The Sierra Club and Earthjustice argued in a letter to Defense Secretary Mark Esper earlier this month, the Pentagon is in violation of the National Defense Authorization Act (NDAA) by disposing of PFAS through incineration and "must immediately cease all PFAS incineration until it has come into compliance," according to The Hill.
The allegations led the U.S. Environmental Protection Agency (EPA) to release a statement on its dealing with the disposal of toxic PFAs.
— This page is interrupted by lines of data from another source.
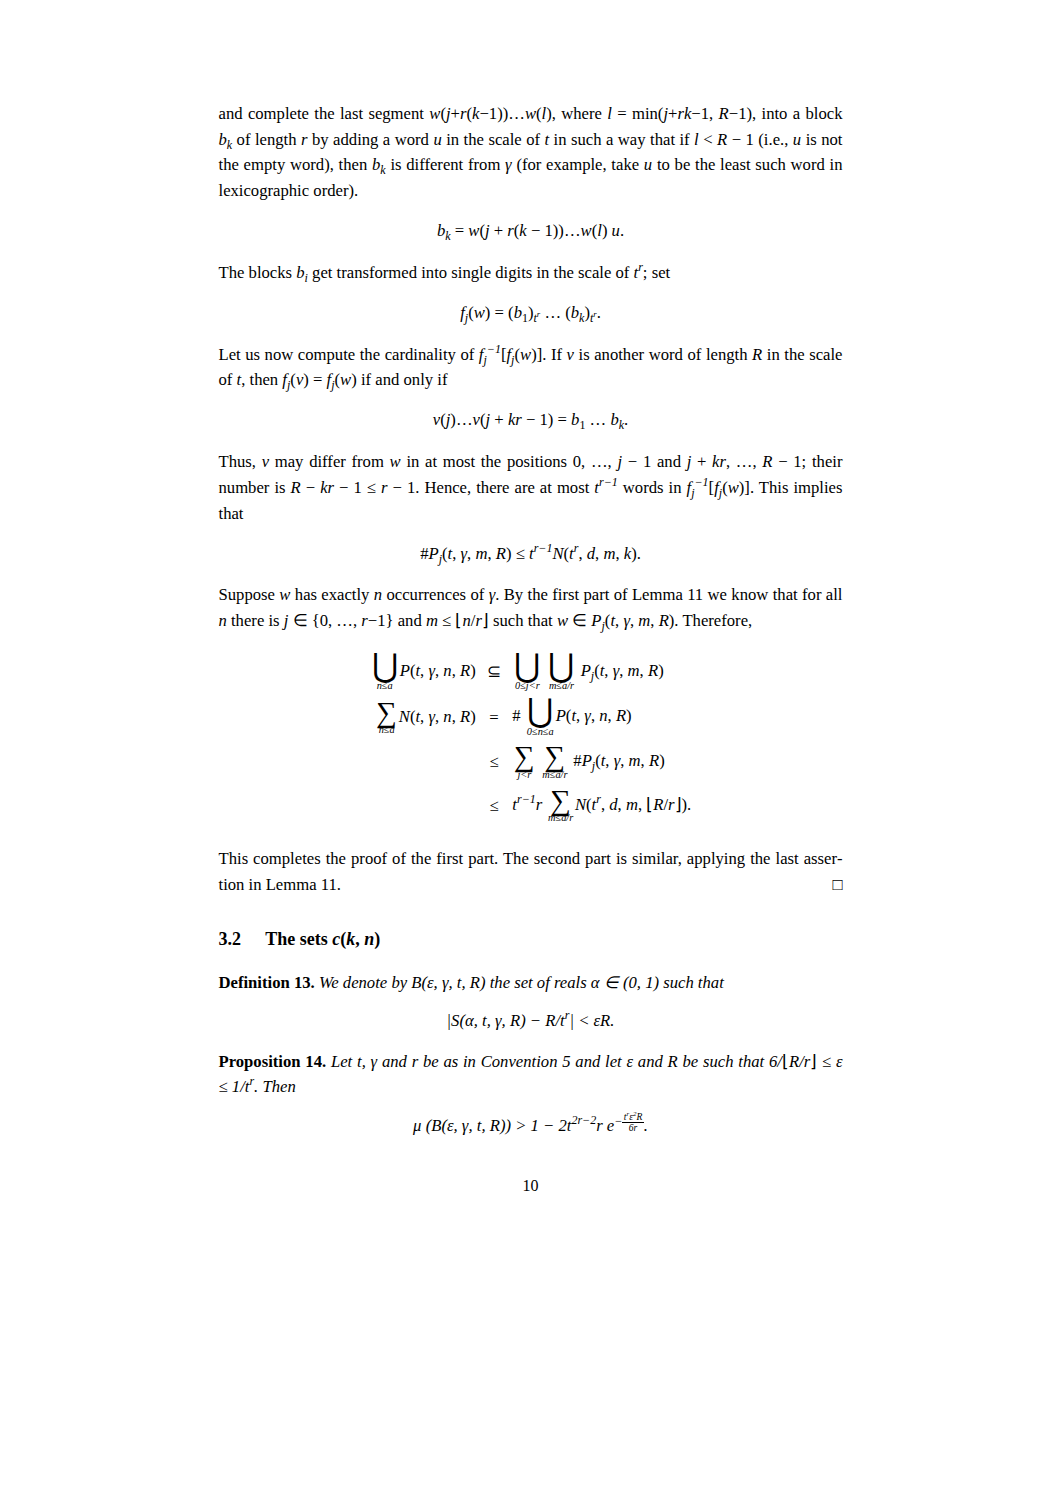and complete the last segment w(j+r(k−1))…w(l), where l = min(j+rk−1, R−1), into a block bk of length r by adding a word u in the scale of t in such a way that if l < R − 1 (i.e., u is not the empty word), then bk is different from γ (for example, take u to be the least such word in lexicographic order).
bk = w(j + r(k − 1))…w(l) u.
The blocks bi get transformed into single digits in the scale of tr; set
fj(w) = (b1)tr … (bk)tr.
Let us now compute the cardinality of fj−1[fj(w)]. If v is another word of length R in the scale of t, then fj(v) = fj(w) if and only if
v(j)…v(j + kr − 1) = b1 … bk.
Thus, v may differ from w in at most the positions 0, …, j − 1 and j + kr, …, R − 1; their number is R − kr − 1 ≤ r − 1. Hence, there are at most tr−1 words in fj−1[fj(w)]. This implies that
#Pj(t, γ, m, R) ≤ tr−1N(tr, d, m, k).
Suppose w has exactly n occurrences of γ. By the first part of Lemma 11 we know that for all n there is j ∈ {0, …, r−1} and m ≤ ⌊n/r⌋ such that w ∈ Pj(t, γ, m, R). Therefore,
| ⋃ n≤a P ( t , γ , n , R ) | ⊆ | ⋃ 0≤j<r ⋃ m≤a/r P j ( t , γ , m , R ) |
| ∑ n≤a N ( t , γ , n , R ) | = | # ⋃ 0≤n≤a P ( t , γ , n , R ) |
| | ≤ | ∑ j<r ∑ m≤a/r # P j ( t , γ , m , R ) |
| | ≤ | t r−1 r ∑ m≤a/r N ( t r , d , m , ⌊ R / r ⌋ ). |
This completes the proof of the first part. The second part is similar, applying the last assertion in Lemma 11.□
3.2 The sets c(k, n)
Definition 13. We denote by B(ε, γ, t, R) the set of reals α ∈ (0, 1) such that
|S(α, t, γ, R) − R/tr| < εR.
Proposition 14. Let t, γ and r be as in Convention 5 and let ε and R be such that 6/⌊R/r⌋ ≤ ε ≤ 1/tr. Then
μ (B(ε, γ, t, R)) > 1 − 2t2r−2r e−trε2R 6r.
10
"Under President Trump, EPA is continuing to aggressively implement our PFAS Action Plan – the most comprehensive cross-agency plan ever to address an emerging chemical of concern," EPA Administrator Andrew Wheeler wrote in a statement. "For the first time in agency history, we utilized all of our program offices to construct an all-encompassing plan to help states and local communities address PFAS and protect our nation's drinking water.
"We have moved forward and continue to forward with several important actions, including the maximum contaminant level process, that will help affected communities better monitor, detect, and address PFAS."
The chemicals have been linked to cancer, kidney and thyroid disease, and pregnancy complications, according to the report.